── Data excerpts ──

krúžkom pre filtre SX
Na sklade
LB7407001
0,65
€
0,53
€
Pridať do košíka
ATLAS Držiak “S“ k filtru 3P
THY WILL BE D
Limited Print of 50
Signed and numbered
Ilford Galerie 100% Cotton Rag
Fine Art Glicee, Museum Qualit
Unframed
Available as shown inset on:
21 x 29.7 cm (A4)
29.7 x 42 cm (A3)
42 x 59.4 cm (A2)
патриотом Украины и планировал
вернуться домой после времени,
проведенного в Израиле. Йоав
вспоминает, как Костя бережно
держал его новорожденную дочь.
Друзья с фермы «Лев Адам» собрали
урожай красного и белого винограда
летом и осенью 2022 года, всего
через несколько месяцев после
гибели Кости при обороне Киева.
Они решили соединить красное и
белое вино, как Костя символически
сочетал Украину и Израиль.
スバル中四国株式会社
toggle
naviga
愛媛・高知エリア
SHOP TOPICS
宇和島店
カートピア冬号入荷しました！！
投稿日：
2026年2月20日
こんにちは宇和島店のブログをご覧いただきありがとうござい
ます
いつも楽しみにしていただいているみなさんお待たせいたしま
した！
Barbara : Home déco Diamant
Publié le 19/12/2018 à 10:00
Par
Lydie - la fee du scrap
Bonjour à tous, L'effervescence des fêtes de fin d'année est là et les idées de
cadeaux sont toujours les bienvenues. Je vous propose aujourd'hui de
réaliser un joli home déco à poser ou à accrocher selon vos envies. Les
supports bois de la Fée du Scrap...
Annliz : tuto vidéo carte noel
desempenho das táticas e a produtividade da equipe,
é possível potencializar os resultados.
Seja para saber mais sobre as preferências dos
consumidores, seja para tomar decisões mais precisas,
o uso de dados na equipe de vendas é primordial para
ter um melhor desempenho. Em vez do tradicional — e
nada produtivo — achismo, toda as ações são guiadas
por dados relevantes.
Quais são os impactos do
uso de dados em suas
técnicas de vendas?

───

What the task requires: Retype the records above, but only those lines that fall between the line containing "SHOP TOPICS" and the line containing "cadeaux sont toujours", with both of those lines included, exactly as written.

Answer section:
SHOP TOPICS
宇和島店
カートピア冬号入荷しました！！
投稿日：
2026年2月20日
こんにちは宇和島店のブログをご覧いただきありがとうござい
ます
いつも楽しみにしていただいているみなさんお待たせいたしま
した！
Barbara : Home déco Diamant
Publié le 19/12/2018 à 10:00
Par
Lydie - la fee du scrap
Bonjour à tous, L'effervescence des fêtes de fin d'année est là et les idées de
cadeaux sont toujours les bienvenues. Je vous propose aujourd'hui de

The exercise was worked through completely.